Time to box up the 2018 college season. Put away the bats and balls for a few weeks and make a few acknowledgements:
If there were an award for Team of the Year, it would have to go to Mississippi State, which didn’t win as many games as Ole Miss or Southern Miss (or Delta State, for that matter) but made a captivating postseason run for the ages that ended one win short of the College World Series finals. The banana-powered Bulldogs finished 39-29 and should be nationally ranked across the board when the final polls come out. Gary Henderson did a great job as an interim coach, taking over in an adverse situation, and not retaining him seems a curious and possibly regrettable move in Starkville.
There are many other kudos to hand out. Ole Miss went 48-17, won the SEC Tournament and hosted an NCAA regional. USM (44-18) swept both C-USA titles and also went to a regional. Jackson State finished 34-18. Delta State went 42-11 and made an NCAA Division II regional, as did Mississippi College, which ended the year 36-17, one of its best seasons ever. William Carey went 36-25 and hosted an NAIA regional. Blue Mountain finished 29-23, Division III Millsaps went 25-19 and MUW, in its inaugural season, came home at 21-15 after participating in the USCAA Small College World Series. Alcorn State (13-39), Mississippi Valley State (11-35), Belhaven (12-27) and Tougaloo (19-23) were the only four-year schools to post losing records.
Among the jucos, MACJC champion Pearl River (No. 4), Meridian (14), Jones County (15) and Mississippi Gulf Coast (18) were ranked in the final NJCAA Division II poll.
Game of the year?

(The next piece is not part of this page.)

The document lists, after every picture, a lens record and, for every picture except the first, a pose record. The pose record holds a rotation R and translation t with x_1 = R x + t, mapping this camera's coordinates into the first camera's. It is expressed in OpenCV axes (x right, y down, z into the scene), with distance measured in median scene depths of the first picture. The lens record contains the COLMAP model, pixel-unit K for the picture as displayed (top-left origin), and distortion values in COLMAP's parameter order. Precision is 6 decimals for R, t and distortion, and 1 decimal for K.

If you limited it to games between state schools, it’d be hard to top the State-UM game at Pearl’s Trustmark Park on April 24, which the Bulldogs won on Luke Alexander’s two-run double in the bottom of the ninth before a crowd of 8,500-plus. Runner-up: MC beating Delta State 7-4 in an elimination game in the D-II South Regional at Lakeland, Fla. The Choctaws’ Billy Cameron drove in the go-ahead run with a two-run single in the seventh. Worth mentioning: Jackson State-Alcorn in Lorman on March 25. The Tigers rallied from 8-4 down in the sixth inning to win 13-8 and ended the game with a triple play.

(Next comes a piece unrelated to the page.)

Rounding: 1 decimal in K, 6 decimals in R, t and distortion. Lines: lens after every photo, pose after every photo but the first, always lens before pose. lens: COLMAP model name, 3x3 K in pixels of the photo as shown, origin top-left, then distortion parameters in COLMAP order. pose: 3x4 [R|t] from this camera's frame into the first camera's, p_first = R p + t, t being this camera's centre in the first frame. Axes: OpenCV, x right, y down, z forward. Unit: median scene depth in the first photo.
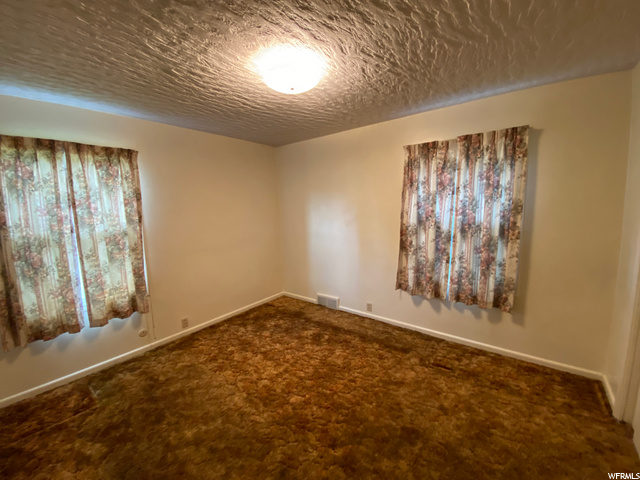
lens RADIAL K [[259.2, 0, 320.0], [0, 259.2, 240.0], [0, 0, 1]] dist [0.024026, -0.022964]
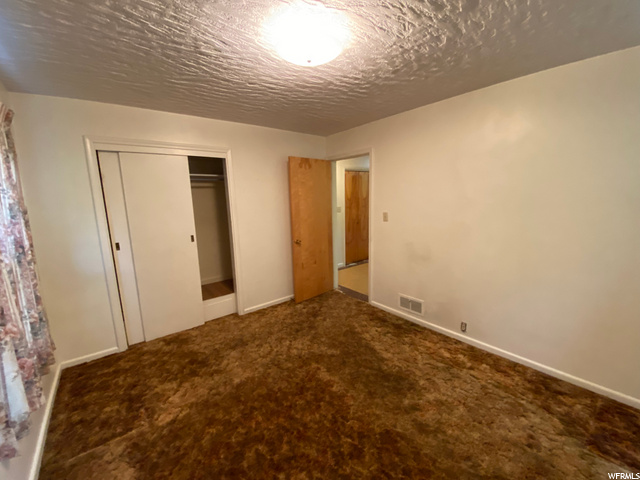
lens RADIAL K [[259.2, 0, 320.0], [0, 259.2, 240.0], [0, 0, 1]] dist [0.024026, -0.022964]
pose [[-0.971828, 0.013692, 0.235291, -0.343694], [0.080278, 0.957847, 0.275834, -0.262164], [-0.221596, 0.286952, -0.931962, 2.007941]]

No position player in the state had a better year than DSU’s Zack Shannon. He hit .406 with a record 31 homers and 93 RBIs and has picked up all kinds of national honors. USM’s Nick Sandlin, who also garnered national awards and beat out Shannon (and others) for the state’s Ferriss Trophy, was certainly the state’s pitcher of the year, going 10-0, 1.06 ERA in 15 starts. Gulf Coast CC’s Brandon Parker won a juco national player of the year award and both Shannon and Sandlin were semifinalists for the biggest of individual prizes, the Golden Spikes Award, a testament to the quality of ball played in the Magnolia State.
Three state schools (DSU, Carey and Hinds CC) made it to the World Series level in 2017. Only one did so this season, but it was hardly a down year.